§ **Records for the task**:
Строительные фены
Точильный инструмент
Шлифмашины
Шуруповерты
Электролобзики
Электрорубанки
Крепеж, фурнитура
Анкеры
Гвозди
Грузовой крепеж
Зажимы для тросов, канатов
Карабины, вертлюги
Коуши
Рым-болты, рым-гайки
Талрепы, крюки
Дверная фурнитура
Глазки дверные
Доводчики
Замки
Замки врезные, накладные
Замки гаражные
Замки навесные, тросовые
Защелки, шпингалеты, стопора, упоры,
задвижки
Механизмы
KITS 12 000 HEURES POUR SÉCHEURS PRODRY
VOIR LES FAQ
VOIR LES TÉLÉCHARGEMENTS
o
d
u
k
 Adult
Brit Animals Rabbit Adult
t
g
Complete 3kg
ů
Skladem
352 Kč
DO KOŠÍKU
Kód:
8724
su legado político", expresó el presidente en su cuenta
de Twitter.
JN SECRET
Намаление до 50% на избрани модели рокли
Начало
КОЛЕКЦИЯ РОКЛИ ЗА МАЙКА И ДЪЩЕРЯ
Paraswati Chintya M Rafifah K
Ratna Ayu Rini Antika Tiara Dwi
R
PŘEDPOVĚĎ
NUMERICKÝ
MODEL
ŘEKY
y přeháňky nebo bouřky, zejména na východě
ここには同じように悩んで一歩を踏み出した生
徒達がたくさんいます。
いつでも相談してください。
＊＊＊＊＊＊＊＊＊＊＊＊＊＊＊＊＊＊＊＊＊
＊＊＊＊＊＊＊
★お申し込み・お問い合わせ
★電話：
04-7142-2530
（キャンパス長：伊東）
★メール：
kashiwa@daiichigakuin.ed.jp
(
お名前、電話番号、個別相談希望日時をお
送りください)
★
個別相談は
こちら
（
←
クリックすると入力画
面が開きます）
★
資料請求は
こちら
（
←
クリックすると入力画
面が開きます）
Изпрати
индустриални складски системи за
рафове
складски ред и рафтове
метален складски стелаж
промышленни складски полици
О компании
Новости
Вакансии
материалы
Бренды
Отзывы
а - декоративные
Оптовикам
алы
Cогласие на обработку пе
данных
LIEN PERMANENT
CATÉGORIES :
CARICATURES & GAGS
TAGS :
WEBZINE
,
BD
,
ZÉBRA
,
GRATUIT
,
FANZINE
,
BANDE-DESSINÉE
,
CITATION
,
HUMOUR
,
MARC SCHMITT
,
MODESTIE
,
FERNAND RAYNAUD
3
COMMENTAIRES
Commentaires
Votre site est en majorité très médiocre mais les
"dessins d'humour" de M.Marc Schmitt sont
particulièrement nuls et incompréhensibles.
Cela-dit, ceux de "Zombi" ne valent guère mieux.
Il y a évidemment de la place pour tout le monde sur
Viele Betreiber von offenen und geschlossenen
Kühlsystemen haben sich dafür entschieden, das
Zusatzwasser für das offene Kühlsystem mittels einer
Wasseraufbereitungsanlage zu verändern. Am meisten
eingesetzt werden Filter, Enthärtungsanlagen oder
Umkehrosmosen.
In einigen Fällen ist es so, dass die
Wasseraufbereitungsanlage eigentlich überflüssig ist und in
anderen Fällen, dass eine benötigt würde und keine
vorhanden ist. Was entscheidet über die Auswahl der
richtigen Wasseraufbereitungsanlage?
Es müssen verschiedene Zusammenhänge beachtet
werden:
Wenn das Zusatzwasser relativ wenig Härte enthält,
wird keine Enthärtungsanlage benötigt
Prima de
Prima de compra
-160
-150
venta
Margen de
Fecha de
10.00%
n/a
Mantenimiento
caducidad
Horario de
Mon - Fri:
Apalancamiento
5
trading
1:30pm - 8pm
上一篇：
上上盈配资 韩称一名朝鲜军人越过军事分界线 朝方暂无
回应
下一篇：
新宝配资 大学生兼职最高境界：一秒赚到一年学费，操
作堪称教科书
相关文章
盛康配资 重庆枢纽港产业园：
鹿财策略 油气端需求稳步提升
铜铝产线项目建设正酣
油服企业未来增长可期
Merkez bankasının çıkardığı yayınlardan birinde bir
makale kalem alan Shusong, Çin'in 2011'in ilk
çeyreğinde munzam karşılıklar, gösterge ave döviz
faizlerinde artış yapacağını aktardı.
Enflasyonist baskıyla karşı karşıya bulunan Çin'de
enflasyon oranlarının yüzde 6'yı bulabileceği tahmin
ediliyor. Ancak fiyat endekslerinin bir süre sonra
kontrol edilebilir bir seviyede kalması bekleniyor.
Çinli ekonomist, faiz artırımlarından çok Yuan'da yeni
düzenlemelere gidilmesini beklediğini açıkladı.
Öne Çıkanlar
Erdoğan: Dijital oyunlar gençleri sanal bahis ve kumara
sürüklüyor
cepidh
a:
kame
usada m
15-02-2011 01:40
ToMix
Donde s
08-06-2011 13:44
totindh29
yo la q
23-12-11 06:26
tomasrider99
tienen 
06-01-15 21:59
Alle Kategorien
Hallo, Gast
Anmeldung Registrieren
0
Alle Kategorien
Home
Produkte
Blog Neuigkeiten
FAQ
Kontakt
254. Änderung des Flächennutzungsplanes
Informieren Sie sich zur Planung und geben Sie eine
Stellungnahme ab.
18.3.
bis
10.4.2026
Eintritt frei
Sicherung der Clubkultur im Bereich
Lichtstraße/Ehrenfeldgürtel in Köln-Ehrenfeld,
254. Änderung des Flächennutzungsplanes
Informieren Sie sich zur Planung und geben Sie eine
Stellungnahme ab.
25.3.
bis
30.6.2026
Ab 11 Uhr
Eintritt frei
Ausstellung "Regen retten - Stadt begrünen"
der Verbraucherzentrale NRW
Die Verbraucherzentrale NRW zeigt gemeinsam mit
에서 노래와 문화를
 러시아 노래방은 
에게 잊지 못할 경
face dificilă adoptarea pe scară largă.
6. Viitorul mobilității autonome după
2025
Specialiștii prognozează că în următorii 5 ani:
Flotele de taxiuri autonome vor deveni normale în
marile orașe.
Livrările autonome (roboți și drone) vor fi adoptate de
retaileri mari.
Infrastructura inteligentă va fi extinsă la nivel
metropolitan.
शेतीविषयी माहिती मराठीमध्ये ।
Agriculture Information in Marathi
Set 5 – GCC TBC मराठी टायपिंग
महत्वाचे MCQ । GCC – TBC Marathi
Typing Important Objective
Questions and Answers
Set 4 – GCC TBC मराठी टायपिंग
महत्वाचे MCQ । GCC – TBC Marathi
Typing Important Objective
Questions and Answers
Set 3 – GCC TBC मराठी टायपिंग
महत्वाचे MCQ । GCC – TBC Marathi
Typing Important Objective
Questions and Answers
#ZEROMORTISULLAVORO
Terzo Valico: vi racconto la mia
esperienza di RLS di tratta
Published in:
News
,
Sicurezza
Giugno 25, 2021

§ **Description of the task**: Show every line of the data that includes the string "Замки".

§ **Response to the task**:
Замки
Замки врезные, накладные
Замки гаражные
Замки навесные, тросовые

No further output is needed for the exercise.